The holidays bring traditions, memories, and the pressure to continue everything on after a loved one dies.

When you lose your spouse, the person you built your entire life and family with, everything is hard.

But oh, the holidays. They are their own special kind of hard.

Fall kicks off a difficult lineup of event after event.  

So many traditions and memories. So much work keeping it all going.

Last year, I was only a few months into widowhood when all of these things started to hit one after another. I was in survival mode. Doing whatever task was right in front of me, just trying to keep my grieving head above water.

I did most things as close as I could to how we did them before Adam died, so that the holidays, as awful as they were without him, felt a little normal to my children.

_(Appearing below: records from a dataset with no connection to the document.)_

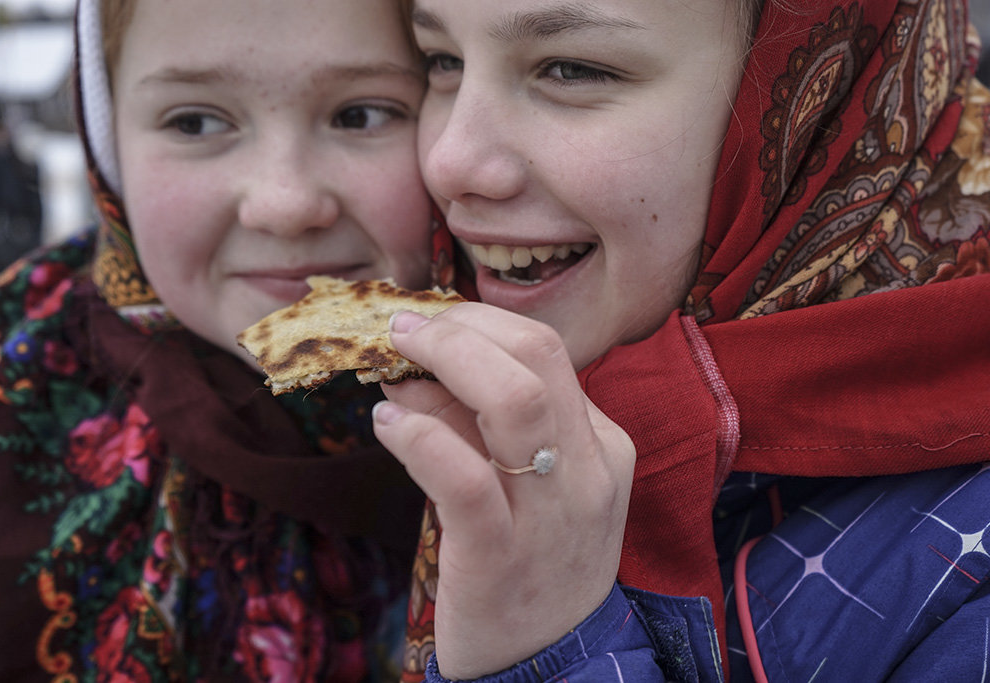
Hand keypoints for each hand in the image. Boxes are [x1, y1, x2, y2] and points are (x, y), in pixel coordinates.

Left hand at [372, 303, 634, 678]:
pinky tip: (387, 426)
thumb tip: (412, 369)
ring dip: (444, 361)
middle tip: (406, 327)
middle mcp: (588, 470)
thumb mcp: (524, 484)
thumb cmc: (532, 562)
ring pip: (513, 401)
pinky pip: (462, 477)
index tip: (433, 321)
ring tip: (394, 360)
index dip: (480, 322)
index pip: (547, 350)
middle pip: (537, 355)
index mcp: (602, 444)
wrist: (552, 665)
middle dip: (461, 326)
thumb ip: (474, 424)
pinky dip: (418, 437)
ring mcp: (552, 514)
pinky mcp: (501, 557)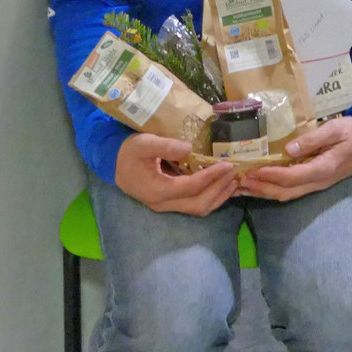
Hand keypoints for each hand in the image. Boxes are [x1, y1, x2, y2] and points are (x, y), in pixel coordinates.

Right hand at [113, 133, 238, 213]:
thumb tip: (188, 148)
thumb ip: (164, 146)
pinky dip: (213, 197)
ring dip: (219, 196)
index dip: (210, 177)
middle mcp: (163, 203)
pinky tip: (225, 185)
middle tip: (234, 172)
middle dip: (219, 189)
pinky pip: (196, 205)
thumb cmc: (130, 152)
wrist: (116, 164)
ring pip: (199, 208)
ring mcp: (167, 205)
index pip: (189, 187)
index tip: (226, 165)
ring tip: (235, 180)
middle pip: (198, 204)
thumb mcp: (143, 143)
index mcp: (156, 190)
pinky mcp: (172, 202)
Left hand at [239, 116, 351, 200]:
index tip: (251, 169)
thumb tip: (288, 149)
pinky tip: (258, 185)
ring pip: (286, 195)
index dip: (270, 175)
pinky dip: (271, 189)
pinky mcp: (314, 182)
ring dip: (263, 192)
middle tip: (238, 180)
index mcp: (324, 168)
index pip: (291, 177)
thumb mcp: (336, 129)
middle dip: (260, 187)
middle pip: (285, 192)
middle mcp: (318, 181)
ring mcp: (316, 184)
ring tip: (241, 186)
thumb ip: (314, 139)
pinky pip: (290, 190)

We always cut down a live Christmas tree right after Thanksgiving. Somehow, I kept it all up last year.

Felt like I had to.







But by the end of Christmas our tree was dry and withered. When I pulled off each strand of Christmas lights literally every needle on the branch came with it.

It was difficult for the kids and I to wrangle that tree out of the house and it left a huge mess behind. We all agreed right then to do a fake tree next year.

I ordered one immediately in an after-Christmas sale. We never took it out of the box.

We’re talking about it now though. I’ve cleared a spot for it.

We plan to pull it out and set it up before Thanksgiving this year.

It will be different, but perhaps a little more manageable.

I cannot do what two people did before.

I know that, but it doesn't make it any easier.